----- Data provided

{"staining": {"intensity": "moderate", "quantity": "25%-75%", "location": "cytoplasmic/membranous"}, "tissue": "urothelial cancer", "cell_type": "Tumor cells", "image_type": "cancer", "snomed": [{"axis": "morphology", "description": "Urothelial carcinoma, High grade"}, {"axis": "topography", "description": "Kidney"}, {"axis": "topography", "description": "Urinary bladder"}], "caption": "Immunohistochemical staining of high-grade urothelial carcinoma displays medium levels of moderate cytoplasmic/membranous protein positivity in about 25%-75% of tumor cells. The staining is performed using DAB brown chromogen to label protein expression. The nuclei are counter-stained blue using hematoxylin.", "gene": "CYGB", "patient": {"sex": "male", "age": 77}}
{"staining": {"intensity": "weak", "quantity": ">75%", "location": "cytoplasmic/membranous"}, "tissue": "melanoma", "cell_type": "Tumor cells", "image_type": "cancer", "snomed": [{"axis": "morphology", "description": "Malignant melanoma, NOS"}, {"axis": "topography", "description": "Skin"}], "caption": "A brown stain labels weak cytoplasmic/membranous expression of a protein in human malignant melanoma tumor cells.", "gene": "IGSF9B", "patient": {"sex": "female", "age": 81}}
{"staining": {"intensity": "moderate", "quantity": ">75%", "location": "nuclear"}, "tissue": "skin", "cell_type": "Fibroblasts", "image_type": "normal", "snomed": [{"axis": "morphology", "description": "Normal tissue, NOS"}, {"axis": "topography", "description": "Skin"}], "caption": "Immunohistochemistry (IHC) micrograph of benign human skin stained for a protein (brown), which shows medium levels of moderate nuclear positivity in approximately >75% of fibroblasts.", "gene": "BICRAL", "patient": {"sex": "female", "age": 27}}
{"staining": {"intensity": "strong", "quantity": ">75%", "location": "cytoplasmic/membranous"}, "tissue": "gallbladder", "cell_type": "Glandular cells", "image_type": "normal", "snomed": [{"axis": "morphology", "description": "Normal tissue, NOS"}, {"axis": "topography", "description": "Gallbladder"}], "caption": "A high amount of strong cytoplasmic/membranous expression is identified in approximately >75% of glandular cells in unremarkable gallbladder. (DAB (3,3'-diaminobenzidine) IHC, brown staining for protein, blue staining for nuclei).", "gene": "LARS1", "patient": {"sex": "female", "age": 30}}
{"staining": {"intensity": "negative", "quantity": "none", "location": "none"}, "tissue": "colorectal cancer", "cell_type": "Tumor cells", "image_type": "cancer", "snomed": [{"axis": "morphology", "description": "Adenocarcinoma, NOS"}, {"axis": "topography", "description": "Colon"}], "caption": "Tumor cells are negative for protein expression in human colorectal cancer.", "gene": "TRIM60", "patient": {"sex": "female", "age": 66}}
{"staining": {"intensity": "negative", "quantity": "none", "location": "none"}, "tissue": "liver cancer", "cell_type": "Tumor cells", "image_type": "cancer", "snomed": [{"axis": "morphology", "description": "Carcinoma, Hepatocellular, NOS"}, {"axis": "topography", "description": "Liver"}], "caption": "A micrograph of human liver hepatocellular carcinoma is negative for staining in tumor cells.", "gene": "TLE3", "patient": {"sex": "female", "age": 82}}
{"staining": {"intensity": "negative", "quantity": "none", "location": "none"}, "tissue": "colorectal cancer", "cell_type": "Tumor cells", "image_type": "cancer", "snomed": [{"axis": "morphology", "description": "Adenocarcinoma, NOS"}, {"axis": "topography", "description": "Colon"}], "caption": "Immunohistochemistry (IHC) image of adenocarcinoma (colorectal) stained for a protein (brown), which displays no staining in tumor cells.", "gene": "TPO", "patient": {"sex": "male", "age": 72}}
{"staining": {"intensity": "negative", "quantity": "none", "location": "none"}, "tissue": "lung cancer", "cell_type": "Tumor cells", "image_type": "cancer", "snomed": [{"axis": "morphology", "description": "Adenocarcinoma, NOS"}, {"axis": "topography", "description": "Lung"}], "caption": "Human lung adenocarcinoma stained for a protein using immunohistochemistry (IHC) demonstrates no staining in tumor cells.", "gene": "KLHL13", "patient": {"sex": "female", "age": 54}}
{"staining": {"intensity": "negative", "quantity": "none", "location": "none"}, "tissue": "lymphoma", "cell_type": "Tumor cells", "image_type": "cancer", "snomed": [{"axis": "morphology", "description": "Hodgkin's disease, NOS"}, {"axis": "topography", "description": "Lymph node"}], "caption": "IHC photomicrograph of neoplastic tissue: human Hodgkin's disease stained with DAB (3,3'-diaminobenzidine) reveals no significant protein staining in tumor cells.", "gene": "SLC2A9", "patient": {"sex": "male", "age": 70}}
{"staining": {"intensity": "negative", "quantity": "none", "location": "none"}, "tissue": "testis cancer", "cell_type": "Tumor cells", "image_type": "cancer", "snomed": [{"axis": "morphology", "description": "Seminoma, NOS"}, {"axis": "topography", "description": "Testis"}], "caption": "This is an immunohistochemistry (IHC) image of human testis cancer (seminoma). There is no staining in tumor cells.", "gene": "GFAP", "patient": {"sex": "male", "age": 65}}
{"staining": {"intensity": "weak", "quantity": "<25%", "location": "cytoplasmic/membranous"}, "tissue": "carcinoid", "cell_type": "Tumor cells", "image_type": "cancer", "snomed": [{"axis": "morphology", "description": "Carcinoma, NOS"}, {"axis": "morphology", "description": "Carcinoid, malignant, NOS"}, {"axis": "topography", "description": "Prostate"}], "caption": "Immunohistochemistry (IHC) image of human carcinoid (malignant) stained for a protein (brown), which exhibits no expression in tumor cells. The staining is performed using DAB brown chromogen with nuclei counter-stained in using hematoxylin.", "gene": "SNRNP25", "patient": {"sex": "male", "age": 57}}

----------

Work to be completed:
All of the material above needs to be output exactly, with no line left out.

Solution to the exercise:
{"staining": {"intensity": "moderate", "quantity": "25%-75%", "location": "cytoplasmic/membranous"}, "tissue": "urothelial cancer", "cell_type": "Tumor cells", "image_type": "cancer", "snomed": [{"axis": "morphology", "description": "Urothelial carcinoma, High grade"}, {"axis": "topography", "description": "Kidney"}, {"axis": "topography", "description": "Urinary bladder"}], "caption": "Immunohistochemical staining of high-grade urothelial carcinoma displays medium levels of moderate cytoplasmic/membranous protein positivity in about 25%-75% of tumor cells. The staining is performed using DAB brown chromogen to label protein expression. The nuclei are counter-stained blue using hematoxylin.", "gene": "CYGB", "patient": {"sex": "male", "age": 77}}
{"staining": {"intensity": "weak", "quantity": ">75%", "location": "cytoplasmic/membranous"}, "tissue": "melanoma", "cell_type": "Tumor cells", "image_type": "cancer", "snomed": [{"axis": "morphology", "description": "Malignant melanoma, NOS"}, {"axis": "topography", "description": "Skin"}], "caption": "A brown stain labels weak cytoplasmic/membranous expression of a protein in human malignant melanoma tumor cells.", "gene": "IGSF9B", "patient": {"sex": "female", "age": 81}}
{"staining": {"intensity": "moderate", "quantity": ">75%", "location": "nuclear"}, "tissue": "skin", "cell_type": "Fibroblasts", "image_type": "normal", "snomed": [{"axis": "morphology", "description": "Normal tissue, NOS"}, {"axis": "topography", "description": "Skin"}], "caption": "Immunohistochemistry (IHC) micrograph of benign human skin stained for a protein (brown), which shows medium levels of moderate nuclear positivity in approximately >75% of fibroblasts.", "gene": "BICRAL", "patient": {"sex": "female", "age": 27}}
{"staining": {"intensity": "strong", "quantity": ">75%", "location": "cytoplasmic/membranous"}, "tissue": "gallbladder", "cell_type": "Glandular cells", "image_type": "normal", "snomed": [{"axis": "morphology", "description": "Normal tissue, NOS"}, {"axis": "topography", "description": "Gallbladder"}], "caption": "A high amount of strong cytoplasmic/membranous expression is identified in approximately >75% of glandular cells in unremarkable gallbladder. (DAB (3,3'-diaminobenzidine) IHC, brown staining for protein, blue staining for nuclei).", "gene": "LARS1", "patient": {"sex": "female", "age": 30}}
{"staining": {"intensity": "negative", "quantity": "none", "location": "none"}, "tissue": "colorectal cancer", "cell_type": "Tumor cells", "image_type": "cancer", "snomed": [{"axis": "morphology", "description": "Adenocarcinoma, NOS"}, {"axis": "topography", "description": "Colon"}], "caption": "Tumor cells are negative for protein expression in human colorectal cancer.", "gene": "TRIM60", "patient": {"sex": "female", "age": 66}}
{"staining": {"intensity": "negative", "quantity": "none", "location": "none"}, "tissue": "liver cancer", "cell_type": "Tumor cells", "image_type": "cancer", "snomed": [{"axis": "morphology", "description": "Carcinoma, Hepatocellular, NOS"}, {"axis": "topography", "description": "Liver"}], "caption": "A micrograph of human liver hepatocellular carcinoma is negative for staining in tumor cells.", "gene": "TLE3", "patient": {"sex": "female", "age": 82}}
{"staining": {"intensity": "negative", "quantity": "none", "location": "none"}, "tissue": "colorectal cancer", "cell_type": "Tumor cells", "image_type": "cancer", "snomed": [{"axis": "morphology", "description": "Adenocarcinoma, NOS"}, {"axis": "topography", "description": "Colon"}], "caption": "Immunohistochemistry (IHC) image of adenocarcinoma (colorectal) stained for a protein (brown), which displays no staining in tumor cells.", "gene": "TPO", "patient": {"sex": "male", "age": 72}}
{"staining": {"intensity": "negative", "quantity": "none", "location": "none"}, "tissue": "lung cancer", "cell_type": "Tumor cells", "image_type": "cancer", "snomed": [{"axis": "morphology", "description": "Adenocarcinoma, NOS"}, {"axis": "topography", "description": "Lung"}], "caption": "Human lung adenocarcinoma stained for a protein using immunohistochemistry (IHC) demonstrates no staining in tumor cells.", "gene": "KLHL13", "patient": {"sex": "female", "age": 54}}
{"staining": {"intensity": "negative", "quantity": "none", "location": "none"}, "tissue": "lymphoma", "cell_type": "Tumor cells", "image_type": "cancer", "snomed": [{"axis": "morphology", "description": "Hodgkin's disease, NOS"}, {"axis": "topography", "description": "Lymph node"}], "caption": "IHC photomicrograph of neoplastic tissue: human Hodgkin's disease stained with DAB (3,3'-diaminobenzidine) reveals no significant protein staining in tumor cells.", "gene": "SLC2A9", "patient": {"sex": "male", "age": 70}}
{"staining": {"intensity": "negative", "quantity": "none", "location": "none"}, "tissue": "testis cancer", "cell_type": "Tumor cells", "image_type": "cancer", "snomed": [{"axis": "morphology", "description": "Seminoma, NOS"}, {"axis": "topography", "description": "Testis"}], "caption": "This is an immunohistochemistry (IHC) image of human testis cancer (seminoma). There is no staining in tumor cells.", "gene": "GFAP", "patient": {"sex": "male", "age": 65}}
{"staining": {"intensity": "weak", "quantity": "<25%", "location": "cytoplasmic/membranous"}, "tissue": "carcinoid", "cell_type": "Tumor cells", "image_type": "cancer", "snomed": [{"axis": "morphology", "description": "Carcinoma, NOS"}, {"axis": "morphology", "description": "Carcinoid, malignant, NOS"}, {"axis": "topography", "description": "Prostate"}], "caption": "Immunohistochemistry (IHC) image of human carcinoid (malignant) stained for a protein (brown), which exhibits no expression in tumor cells. The staining is performed using DAB brown chromogen with nuclei counter-stained in using hematoxylin.", "gene": "SNRNP25", "patient": {"sex": "male", "age": 57}}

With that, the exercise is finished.